Exercise:
Convert the data below into a JSON list of strings, one string per line, skipping blank lines and leaving out the pictures.

********************

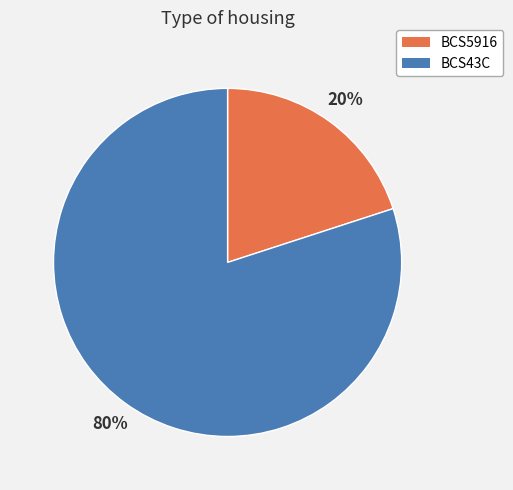

Approximately how many times larger is the value at BCS43C compared to BCS5916?

4.0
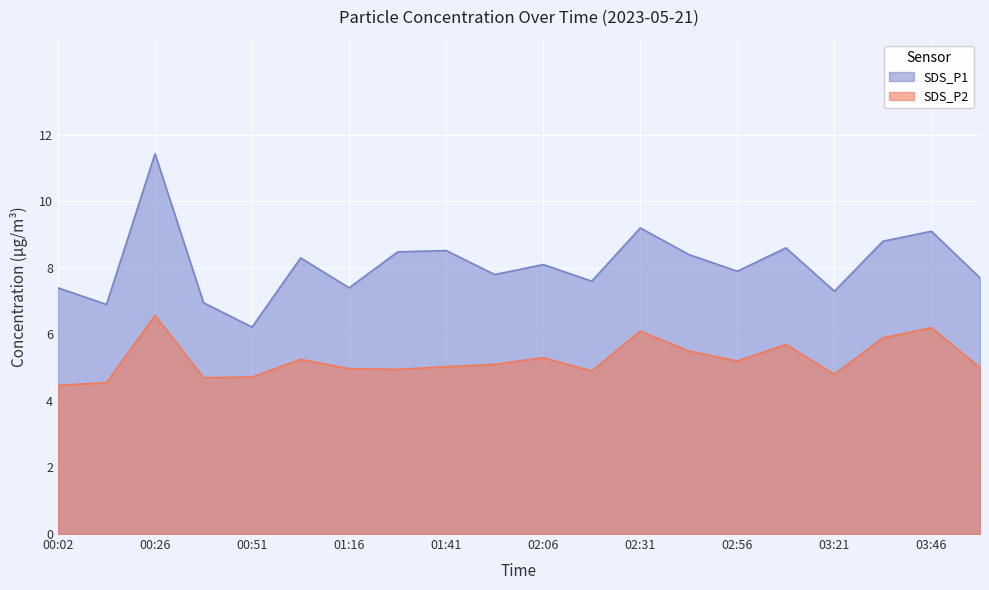

How many interior local peaks does the SDS_P1 series have?

7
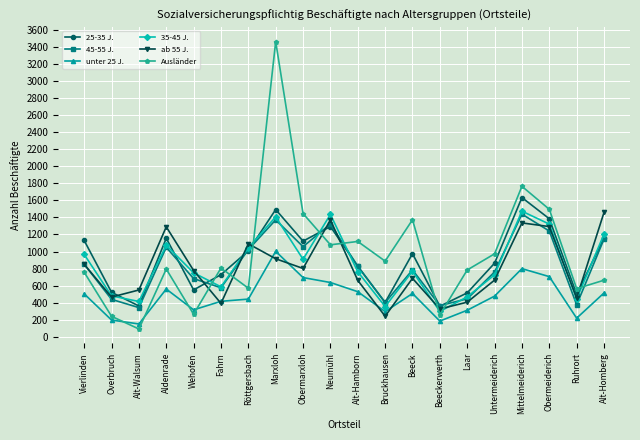

What is the sum of all unter 25 J. values?

9441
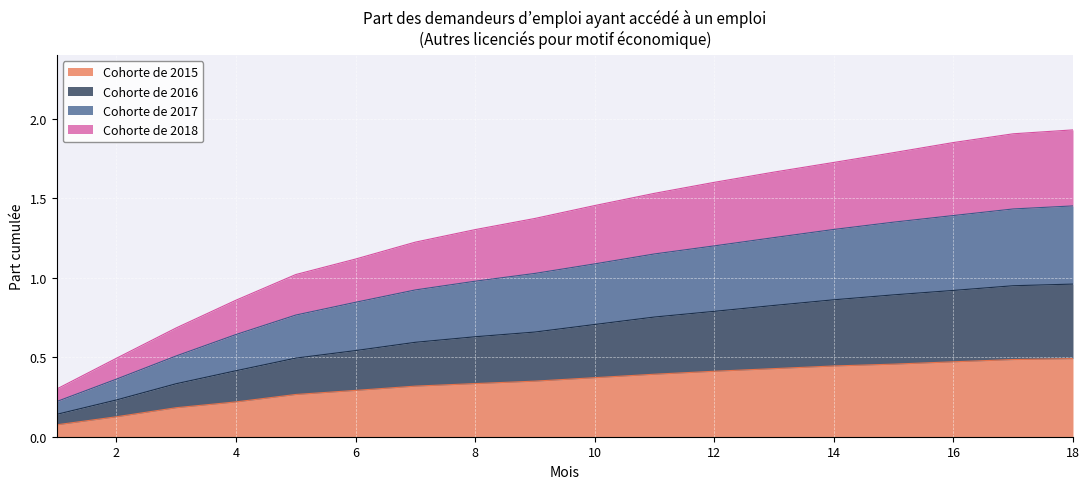

True or false: Cohorte de 2016 and Cohorte de 2015 intersect in this chart.

False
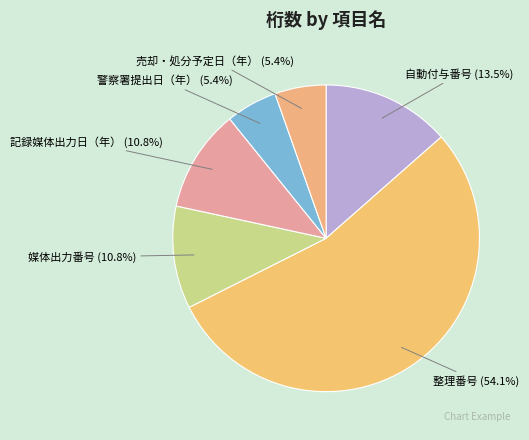

What is the majority slice?

整理番号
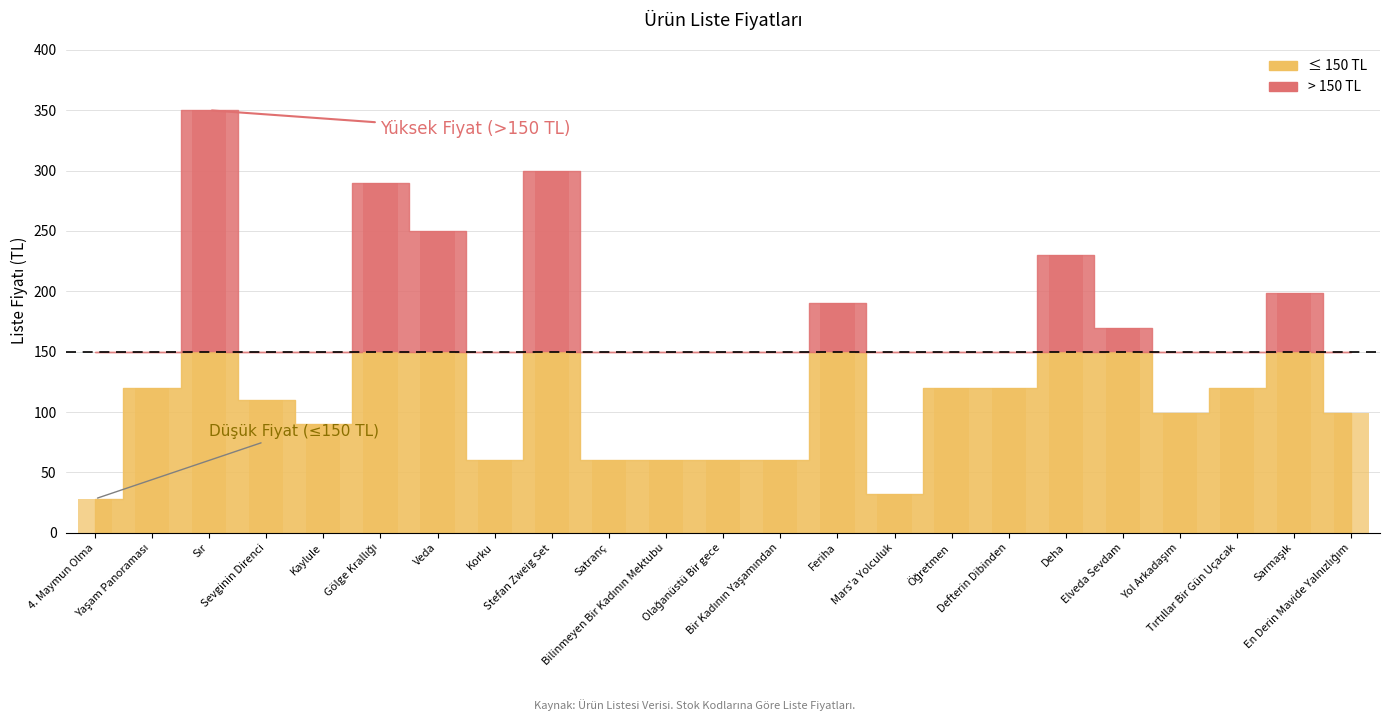

Which has a higher value, Öğretmen or Yol Arkadaşım?

Öğretmen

********************

Written answer:
[
  "Approximately how many times larger is the value at BCS43C compared to BCS5916?",
  "4.0",
  "How many interior local peaks does the SDS_P1 series have?",
  "7",
  "What is the sum of all unter 25 J. values?",
  "9441",
  "True or false: Cohorte de 2016 and Cohorte de 2015 intersect in this chart.",
  "False",
  "What is the majority slice?",
  "整理番号",
  "Which has a higher value, Öğretmen or Yol Arkadaşım?",
  "Öğretmen"
]